CONSIGNA
En el relato sobre el ultrasonido de las arterias carótidas, ¿con qué especialista quedó programada una cita?

FRAGMENTO DEL DOCUMENTO
- - - -

En agosto del 2018, con mi esposo fuimos a un control médico anual. Mi esposo le preguntó al médico si podían practicarme un ultrasonido en las arterias carótidas, ya que soy muy olvidadiza. El médico estuvo de acuerdo con el examen.
Por lo que el jueves, me realizaron el examen y, una semana después, la enfermera me llamó al celular en la noche del viernes —cuando la mayoría de las oficinas ya han cerrado— para informarme que mis arterias carótidas se encontraban bien, pero que las arterias vertebrales (ubicadas detrás de las carótidas) estaban impidiendo el flujo sanguíneo al cerebro.
Le pedí que hablara con mi esposo. Estábamos fuera de casa cenando con nuestro hijo y nuestra nuera en otra ciudad. Así que ella le contó lo que me había dicho y le informó que ya había programad una cita con un cirujano vascular para el viernes siguiente.

- - - -

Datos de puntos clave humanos
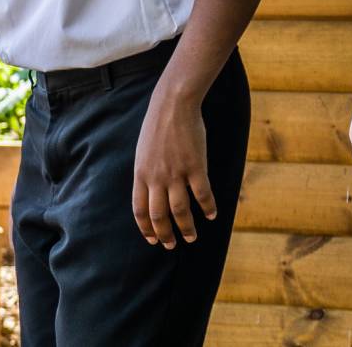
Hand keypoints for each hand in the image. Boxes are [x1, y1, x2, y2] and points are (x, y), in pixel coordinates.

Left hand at [132, 90, 213, 248]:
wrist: (173, 105)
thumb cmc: (157, 127)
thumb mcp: (143, 152)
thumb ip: (147, 173)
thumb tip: (151, 191)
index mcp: (140, 174)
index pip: (139, 209)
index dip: (146, 228)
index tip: (152, 239)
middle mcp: (156, 177)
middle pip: (159, 215)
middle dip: (165, 234)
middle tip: (171, 245)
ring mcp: (176, 173)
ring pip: (180, 210)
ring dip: (187, 228)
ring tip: (192, 237)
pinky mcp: (195, 166)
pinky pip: (203, 195)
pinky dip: (208, 208)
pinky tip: (212, 216)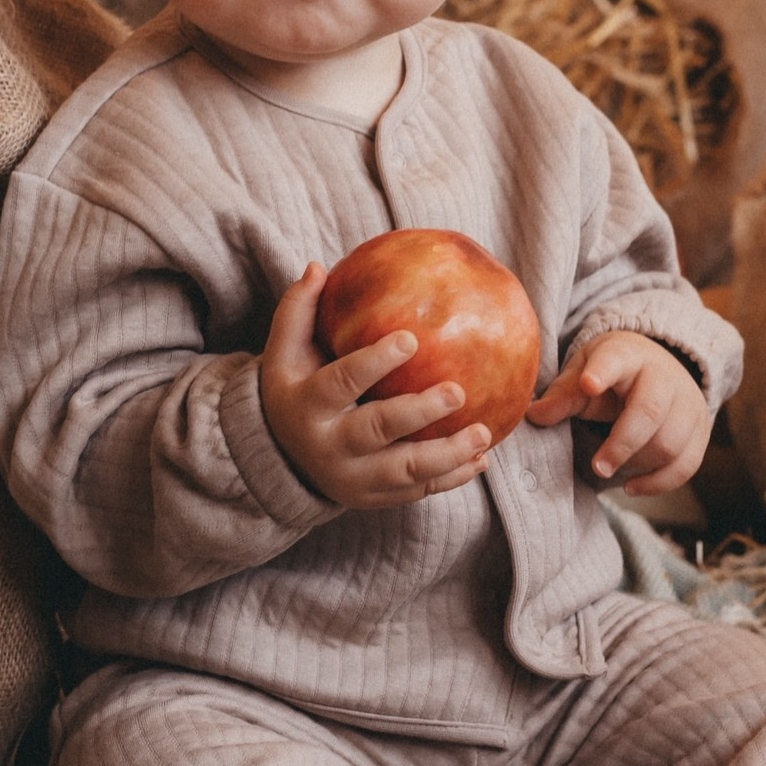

- - - -

RESPUESTA REDACTADA
Con un cirujano vascular, para el viernes siguiente.